A number of present and anticipated developments will give activist investors new tools to carry on campaigns against public companies. Issuers should be aware of these matters and continue to monitor their investor relations functions and takeover defenses with respect to activist investors.

Activists Can Round Out Short Slate Nominees Using Nominees of Another Activist

The short slate rule was originally adopted to help dissident shareholders propose less than a majority of the board in their slate while still permitting a dissident to vote for certain directors on the management slate. The short slate rule was necessary as the bona fide nominee requirement in the proxy rules prohibited a dissident shareholder from soliciting proxies to vote for members of the management slate since the members of the management slate had not consented to being named in the dissident’s proxy statement. Without the short slate rule, a shareholder would be forced to choose from voting for only the dissident’s short slate, and not being able to exercise voting rights with respect to other directors on the one hand, or choosing to vote for the full management slate on the other hand. The short slate rule permits a dissident to “round out” its slate with certain management nominees by designating members of the management slate it will not vote for, while committing to exercise the proxy for other members of the management slate.

Activist investors Carl Icahn and Eastbourne Capital Management (ECM) changed this balance of power somewhat as a result of recent no-action letters issued in connection with the annual stockholder meeting of Amylin Pharmaceuticals, Inc. Icahn owns 9.4% of Amylin stock, while ECM owns 12.5% of Amylin stock. Amylin does not have a staggered board, and there are twelve directors up for election at its annual meeting. Icahn and ECM separately notified Amylin that they each intend to propose a slate of five nominees in connection with Amylin’s annual meeting.

Under the no-action letters issued by the SEC, the SEC stated it would not take any action if, subject to certain restrictions, Icahn and ECM seek authority to vote for each other’s nominees, instead of rounding out their slate with management nominees. Thus, the collective dissidents have significantly greater power to influence the election of ten directors on their collective dissident slates, instead of only five, as would be allowed under strict application of the short slate rules.

One requirement of the SEC in the no-action letters is that Icahn and ECM do not act as a group under the 13D rules. Note, however, that while their combined voting power will give them a significant advantage in electing their respective slates, it will not trip a shareholder rights plan, or so-called poison pill, since they are not a group.

Proposed Changes to Delaware Law

Proposed amendments to the Delaware corporate law would permit the bylaws of a Delaware corporation to provide that:

  • The corporation may be required to include in its solicitation materials (including any form of proxy it distributes) one or more individuals nominated by a stockholder in addition to the individuals nominated by the board of directors when the corporation solicits proxies for the election of directors.
  • The corporation would reimburse a stockholder for the expenses such stockholder incurred in soliciting proxies in connection with an elec¬tion of directors, subject to the conditions and procedures prescribed by the bylaws.

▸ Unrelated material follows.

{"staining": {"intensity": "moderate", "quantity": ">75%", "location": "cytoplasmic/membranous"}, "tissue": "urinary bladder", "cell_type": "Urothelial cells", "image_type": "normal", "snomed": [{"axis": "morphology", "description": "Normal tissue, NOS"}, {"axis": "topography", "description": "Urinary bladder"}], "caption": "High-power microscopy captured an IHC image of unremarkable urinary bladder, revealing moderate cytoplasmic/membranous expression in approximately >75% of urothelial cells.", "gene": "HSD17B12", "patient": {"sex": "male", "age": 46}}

Inclusion of the new provisions in the bylaws may not be entirely optional to a corporation’s board of directors. Note that, in certain circumstances, stockholders can propose that bylaws be amended.

Other Potential Changes

Other likely changes include:

  • Potential SEC rules that permit a shareholder to nominate directors and include the nomina¬tion in the issuer’s proxy statement. As a result, the shareholder will not have to go to the time and expense of preparing its own proxy state¬ment.
  • Potential SEC rules or legislation that gives shareholders an advisory vote on compensation of corporate executives.